La Cour supérieure du Québec considère que l’application déraisonnable ou excessive de la clause de modification prévue aux contrats constitue une mauvaise foi institutionnelle

28 mai 2021

Birtz Bastien Beaudoin Laforest Architectes c. Centre hospitalier de l’Université de Montréal, 2021 QCCS 795

Dans une décision rendue le 10 mars 2021, l’honorable Jeffrey Edwards, J.C.S., de la Cour supérieure du Québec, a donné raison à un consortium d’architectes (« BPYA ») et à un consortium d’ingénieurs (« BPTH »), qui avaient présenté une requête en dommages-intérêts pour rupture de contrat par le défendeur (le « CHUM »); ces derniers alléguaient que le CHUM avait violé leurs droits contractuels et s’était livré à une application déraisonnable et excessive de la clause de modification prévue au contrat.

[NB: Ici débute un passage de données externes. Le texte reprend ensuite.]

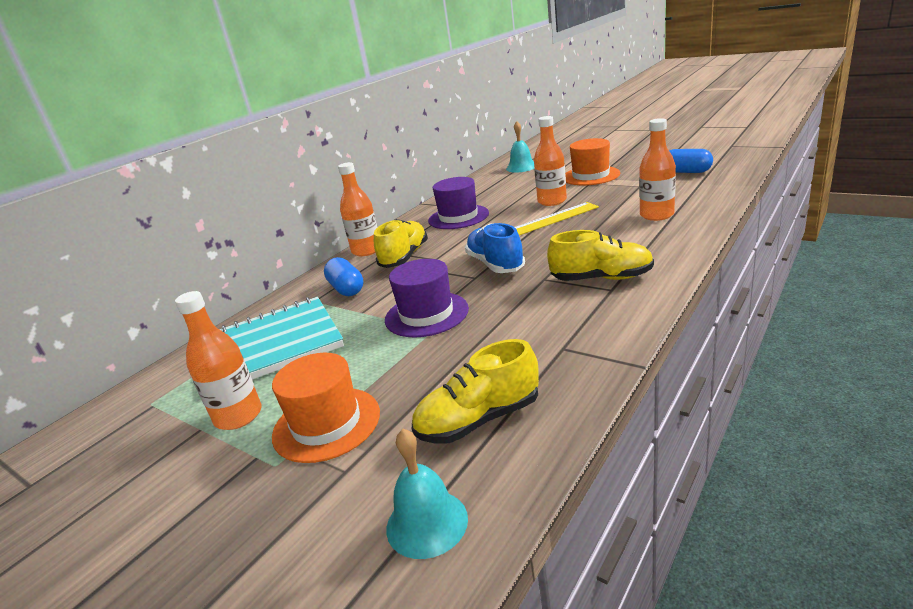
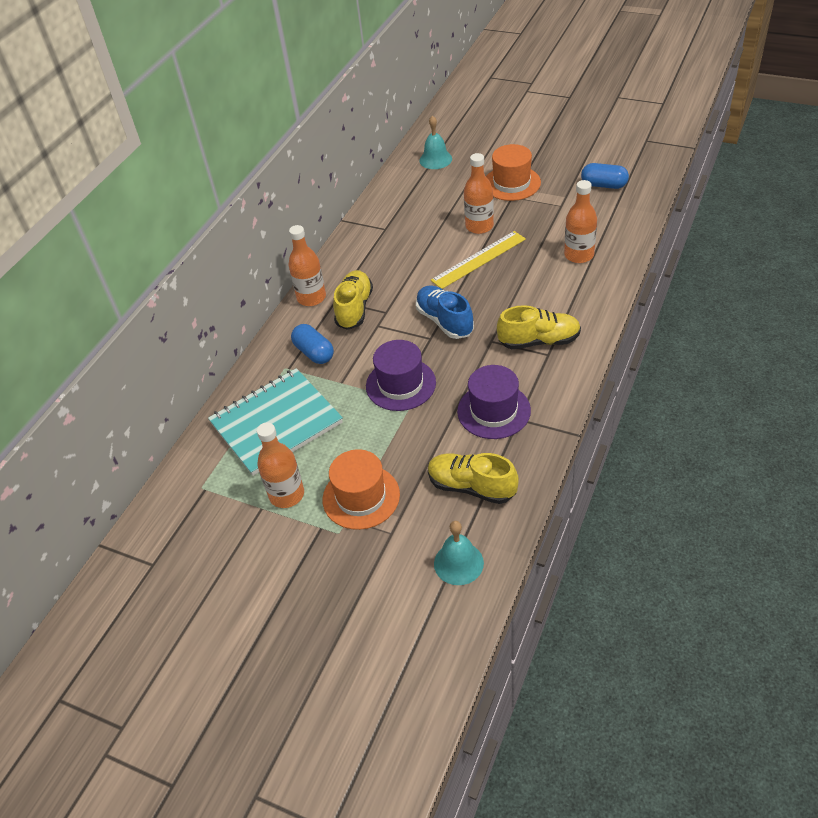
camera: 10 degrees left, 20 degrees up
(458, 217) = (390, 247): purple hat -> purple hat (493, 411)
(479, 420) = (471, 487): yellow shoe -> yellow shoe turned 60 degrees clockwise

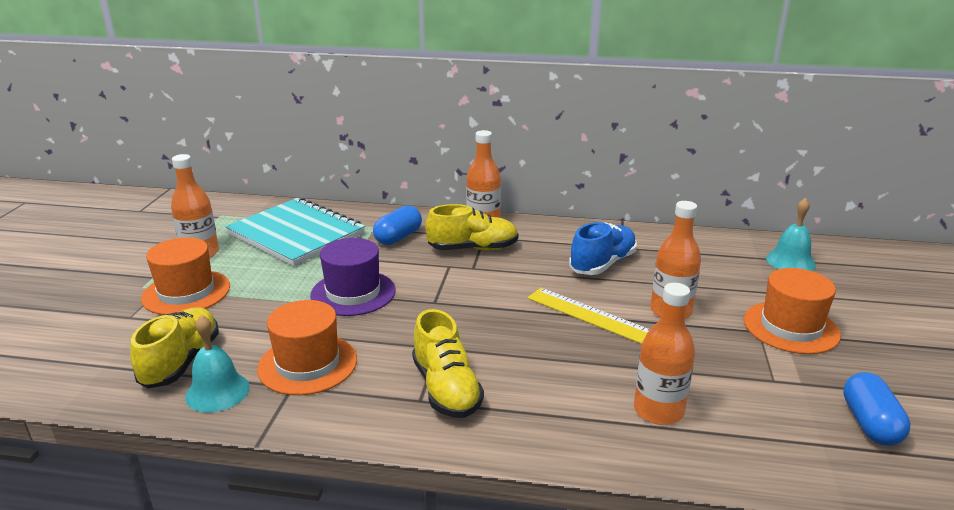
camera: 70 degrees right, 20 degrees down
(444, 321) = (467, 308): blue shoe -> blue shoe (602, 264)
(458, 563) = (68, 366): turquoise bell -> turquoise bell (217, 392)
(493, 411) = (307, 364): purple hat -> orange hat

BPYA et BPTH avaient conclu des conventions de services avec le CHUM à titre d’« équipes maîtres » d’architecture et de génie mécanique et électrique pour la construction de son nouvel hôpital, par suite de leur offre de service à un appel public de candidatures lancé par le CHUM. Au moment de l’appel de candidatures, le mode de réalisation de la construction, soit le mode conventionnel (contrat d’entreprise à forfait) ou le mode de partenariat public-privé (PPP), n’était pas encore décidé. Dans un cas comme dans l’autre, les mandats de BPTH et de BPYA allaient inclure notamment la conception du projet, qui comprenait la préparation des plans et des devis préliminaires.

Cependant, au cours du projet, le CHUM a modifié unilatéralement les conventions conclues avec BPYA et BPTH en transférant la conception du projet à des professionnels externes mandatés par les partenaires privés engagés par le CHUM. Ce faisant, le CHUM a modifié les paramètres essentiels des mandats de BPYA et de BPTH; il a réduit de 71 % celui de BPYA et de 66,4 % celui de BPTH. Bien que BPTH et BPYA soient demeurés les « équipes maîtres » responsables de la conception du projet, leurs mandats ont été réduits à ceux de simples conseillers. BPTH et BPYA sont malgré tout restés liés par les clauses d’exclusivité et de nombreuses autres contraintes prévues au contrat.

Après examen, la Cour a conclu ce qui suit :

  • les contrats conclus entre les demanderesses BPTH et BPYA et le CHUM par suite d’un appel public de candidatures constituent des contrats d’adhésion;
  • comme le CHUM savait que les mandats des demanderesses allaient être réduits, voire transférés à des tiers et qu’il ne les en a pas informés, il a violé ses obligations de renseignement et de collaboration;
  • en l’absence d’une clause contractuelle claire, le CHUM ne pouvait pas résilier partiellement le mandat des demanderesses;
  • la clause de modification prévue aux contrats ne permettait pas au CHUM de modifier la nature des mandats des demanderesses;
  • les modifications unilatérales imposées par le CHUM dépassaient les paramètres autorisés par la clause de modification (c’est-à-dire des « modifications » accessoires ou des « modifications » de nature secondaire);
  • le CHUM a abusé de ses droits contractuels en insistant sur le strict respect de certaines dispositions contractuelles (par exemple l’exclusivité des services) malgré la réduction majeure des mandats des demanderesses;
  • en tout état de cause, le comportement abusif du CHUM a constitué une fin de non-recevoir (semblable au principe d’irrecevabilité en common law) à l’application de la clause de modification;
  • le CHUM a fait preuve d’une « mauvaise foi manifeste » et d’une « mauvaise foi institutionnelle ».

La Cour a finalement condamné le CHUM à payer un montant de 7 512 433,30 $ à BPYA et de 4 824 454,50 $ à BPTH en dommages-intérêts, plus les intérêts et les frais de justice, ainsi que les honoraires de témoignages d’experts.

L’équipe de Miller Thomson qui a représenté les demanderesses dans cette affaire était composée de Guy Gilain, Gerry Argento, Jasmin Lefebvre, Stephan Trihey, Tania Pinheiro et Karine Carrier (litige dans le secteur de la construction).